Input for this task>
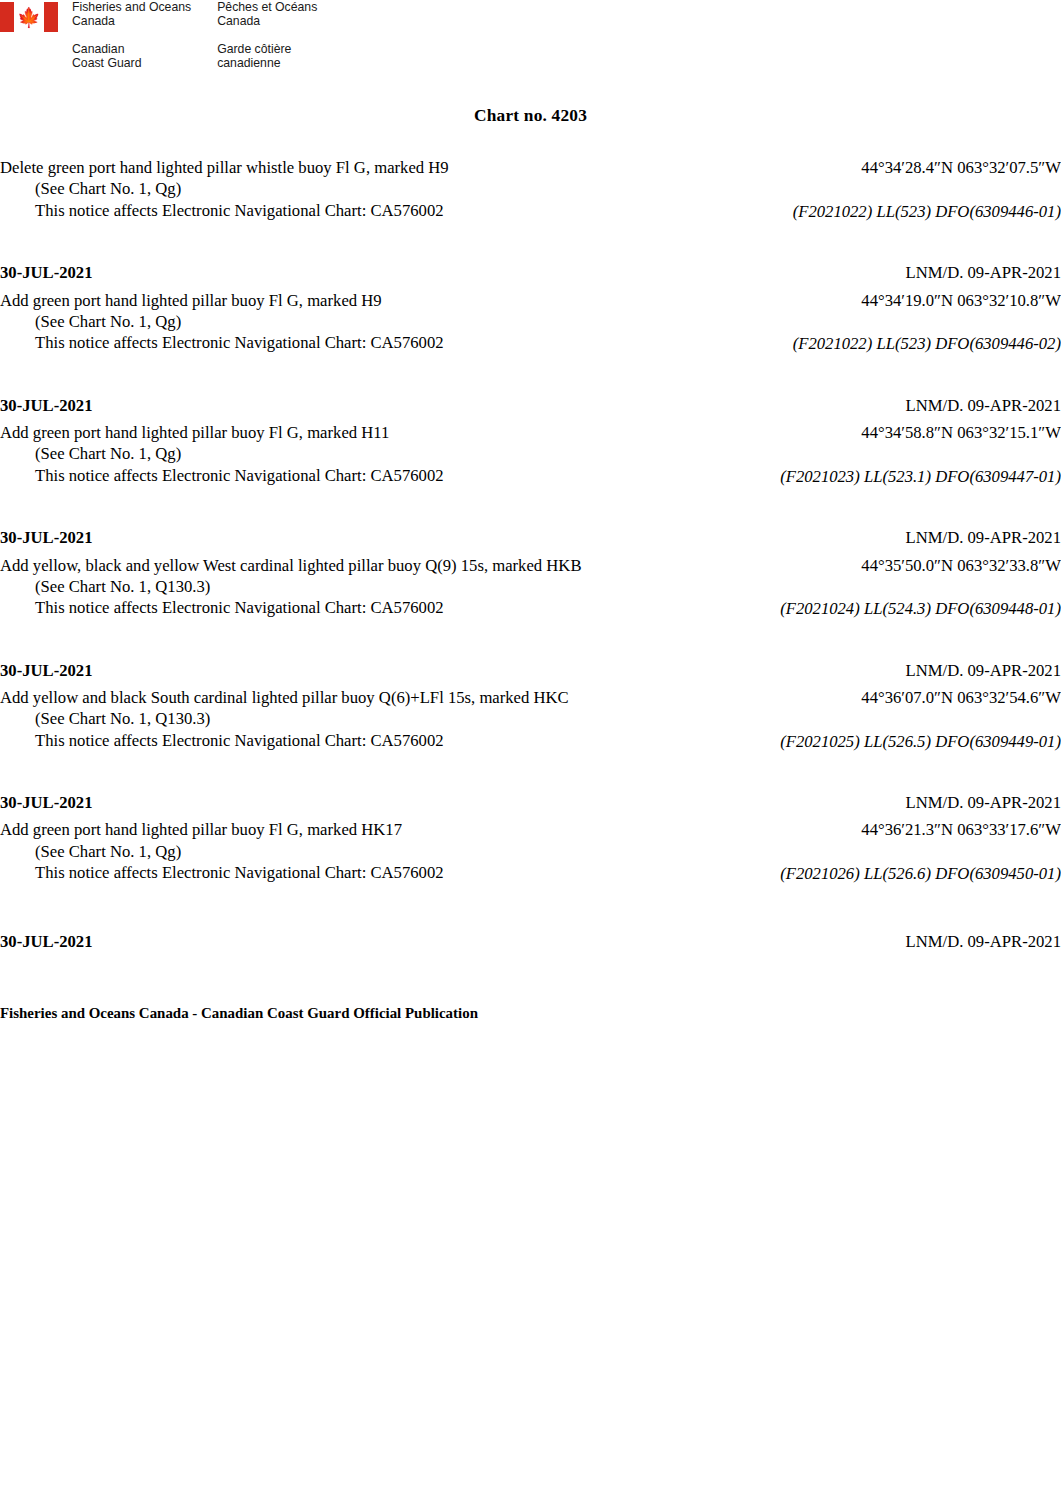🍁
| Fisheries and Oceans Canada | Pêches et Océans Canada |
| Canadian Coast Guard | Garde côtière canadienne |
Chart no. 4203
| Delete green port hand lighted pillar whistle buoy Fl G, marked H9 (See Chart No. 1, Qg) This notice affects Electronic Navigational Chart: CA576002 | 44°34′28.4″N 063°32′07.5″W (F2021022) LL(523) DFO(6309446-01) |
30-JUL-2021 LNM/D. 09-APR-2021
| Add green port hand lighted pillar buoy Fl G, marked H9 (See Chart No. 1, Qg) This notice affects Electronic Navigational Chart: CA576002 | 44°34′19.0″N 063°32′10.8″W (F2021022) LL(523) DFO(6309446-02) |
30-JUL-2021 LNM/D. 09-APR-2021
| Add green port hand lighted pillar buoy Fl G, marked H11 (See Chart No. 1, Qg) This notice affects Electronic Navigational Chart: CA576002 | 44°34′58.8″N 063°32′15.1″W (F2021023) LL(523.1) DFO(6309447-01) |
30-JUL-2021 LNM/D. 09-APR-2021
| Add yellow, black and yellow West cardinal lighted pillar buoy Q(9) 15s, marked HKB (See Chart No. 1, Q130.3) This notice affects Electronic Navigational Chart: CA576002 | 44°35′50.0″N 063°32′33.8″W (F2021024) LL(524.3) DFO(6309448-01) |
30-JUL-2021 LNM/D. 09-APR-2021
| Add yellow and black South cardinal lighted pillar buoy Q(6)+LFl 15s, marked HKC (See Chart No. 1, Q130.3) This notice affects Electronic Navigational Chart: CA576002 | 44°36′07.0″N 063°32′54.6″W (F2021025) LL(526.5) DFO(6309449-01) |
30-JUL-2021 LNM/D. 09-APR-2021
| Add green port hand lighted pillar buoy Fl G, marked HK17 (See Chart No. 1, Qg) This notice affects Electronic Navigational Chart: CA576002 | 44°36′21.3″N 063°33′17.6″W (F2021026) LL(526.6) DFO(6309450-01) |
30-JUL-2021 LNM/D. 09-APR-2021
Fisheries and Oceans Canada - Canadian Coast Guard Official Publication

What the task requires>
If a line of the records includes the string "Canada", copy it out.

Written solution>
| Fisheries and Oceans Canada | Pêches et Océans Canada |
Fisheries and Oceans Canada - Canadian Coast Guard Official Publication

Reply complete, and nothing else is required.